First, I find out that string theory is in question, now the big bang too? My head is spinning. All of those problems that still exist with the theory could eventually bring it down--and in the process describe a universe that is at least 70 billion years old instead of 13! This is big. At the center of the dispute is plasma cosmology.
The article is, however, absolutely dispicable in the way it presents modifications that occured in the big bang theory. At several points, scientific adjustments are presented as some sort of weasling out on the part of the scientists. Look: theories are meant to adjust as new facts are presented. That's what science is. If the theory eventually falls apart--which the big bang may-or-may-not--then the theory that best represents the new facts will replace it. Too much sensationalist science reporting. Jackasses.
This, oddly, makes me wish Brian Greene had a blog. I wonder what the discussions are in the physicist and cosmologist circles...
And, bravo to Eric Lerner for his vigilance in keeping the Wikipedia entry on plasma cosmology unmolested by rabid graduate students. New science is new science and it needs to be presented with fact and not ridiculed with emotion.
Painfully detailed and dispassionate timeline of what-happened-and-when. Worth several readings.
Whilst researching a snowclone, Benjamin Zimmer points out some interesting inconsistencies with Google searches when used to research statistics of language use. For example: the search count for "A" should be equal to the sum of the search counts for "A" "B" and "A" -"B". Instead, the numbers are wildly different. The first search can return thousands more results than the sum of the other two.
I recently had heard several comments suggesting that America did not torture its prisoners. Some people apparently still believe that. With Bush and Cheney double-speaking their way around questions on the military's policy, was I missing something? I don't think so. Major General Antonio Taguba's report from April 2004 states that we committed
egregious acts and grave breaches of international law. It also states that 60% of the Abu Ghraib prisoners were not a threat (a point I noted back in June 2004). Why is this forgotten?

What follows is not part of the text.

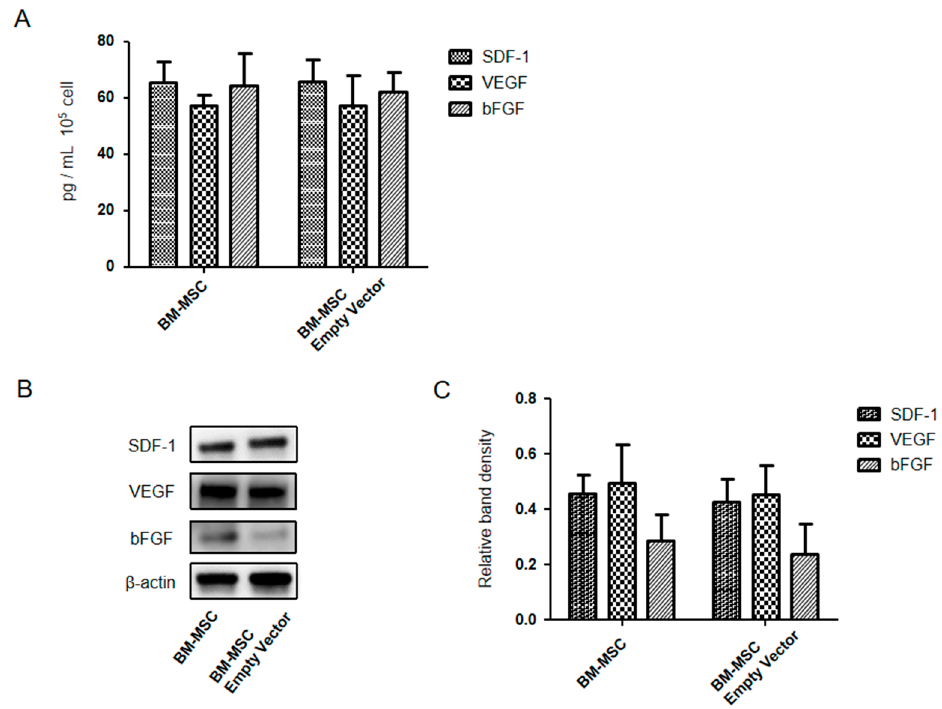
Figure 9. In vitro expression levels of SDF-1, VEGF, and bFGF were compared between BM-MSCs and empty vector engineered BM-MSCs passage 10 by quantitative ELISA and western blotting. ( A ) SDF-1, VEGF, and bFGF concentration in vitro by ELISA; ( B ) Expression levels of SDF-1, VEGF, and bFGF in vitro by western blotting; ( C ) Relative density of bands in the western blot analysis for each group.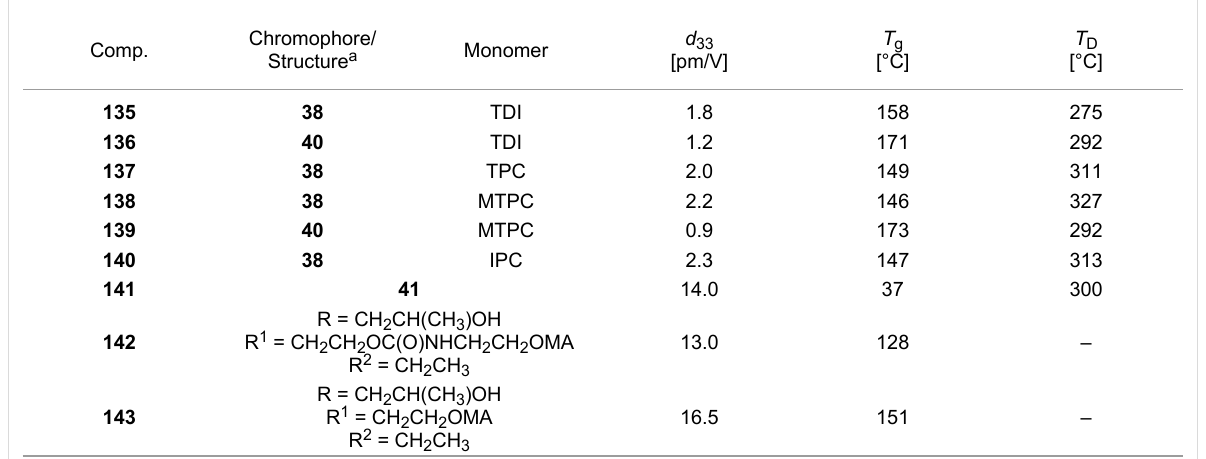
Table 16: Benzimidazole-derived chromophores embedded into a polymer 135 – 143 [62,63,65].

I'm not sure if I like these reading lists. They bundle many entries under one, giant entry at the expense of categorization. This may be a short-lived experiment.
I am going to start blogging and sometimes mirroring the interesting articles I read each day. With the entries here on my site, I can more easily search for quotes ("where did I read that?") and can be sure that links don't die. This may become more trouble than it's worth, but it's still worth a try.